Некоторое время он успокаивал себя: логика подсказывала, что зоопарк совершенно пуст, но подсознание упрямо твердило о безглазых скулящих тварях, что прячутся в кустах. И вправду, кусты шевельнулись и на мгновение у него остановилось сердце, но вместо чудовищного монстра на дорожку выпрыгнул еще один кот, черный, как смоль, и жирный настолько, что брюхо его курдюком раскачивалось при ходьбе. Кот посмотрел на Андрея с каким-то высокомерным презрением, язвительно мяукнул и комично потрусил прочь, размахивая животом.
Андрей все же решил не заходить внутрь пустого, залитого немилосердно припекающим солнцем зоопарка. Ему хотелось как можно скорее покинуть город и оказаться в более… обжитых местах.
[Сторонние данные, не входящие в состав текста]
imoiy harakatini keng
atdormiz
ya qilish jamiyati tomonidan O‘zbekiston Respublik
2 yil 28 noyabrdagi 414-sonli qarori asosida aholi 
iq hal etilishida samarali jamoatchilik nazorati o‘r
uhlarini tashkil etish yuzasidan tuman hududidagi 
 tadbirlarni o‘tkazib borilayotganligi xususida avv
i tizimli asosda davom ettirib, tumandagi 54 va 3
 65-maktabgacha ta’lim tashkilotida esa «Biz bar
Он прошел мимо небольшой площади, выложенной простыми бетонными плитами, на которой росли голубые ели. В центре ее расположилось двухэтажное здание с колоннами — почти неповрежденное, за исключением провалившейся крыши. Над большими двустворчатыми дверями, было написано: «Музей Фле…» Двери были распахнуты, и за ними в глубину здания уходил темный коридор — на полу красным языком распласталась ковровая дорожка, усыпанная сухой листвой. Андрей не стал останавливаться — ему все время казалось, что нужно уйти, уйти как можно быстрее, поскольку солнце в любой момент могло скрыться за плотным одеялом туч, а земля — в осклизлом мертвом тумане, порождающем чудищ. Но, против его ожиданий, солнышко все так же весело отражалось от уцелевших стекол, блики играли в небольших лужах, оставшихся, должно быть, после недавнего дождя. Деревья казались яркими, живыми, настолько, что на них, в прямом смысле слова, было больно смотреть — одуванчики желтыми веселыми глазками следили за ним с земли. Тут и там с ними соседствовали ромашки, лютики и даже тюльпаны: нежно-красные, желтые и белые — беспринципно росли вперемешку. Он видел заросли диких роз — красное на зеленом, цветы, подобные свежепролитой крови. Видел, как клен склонился над дикой вишней, усыпанной белым цветом, и о чем-то шептался с нею. Видел, как раскачивались ветви большой старой яблони, как скрипела древесина, недовольная, должно быть, жарой, и как солнечные зайчики гонялись друг за другом в ее ветвях. Мир напоминал ему живот давешнего кота — счастливый и беззаботный. В этом мире не было места ужасам. Здесь… все было хорошо.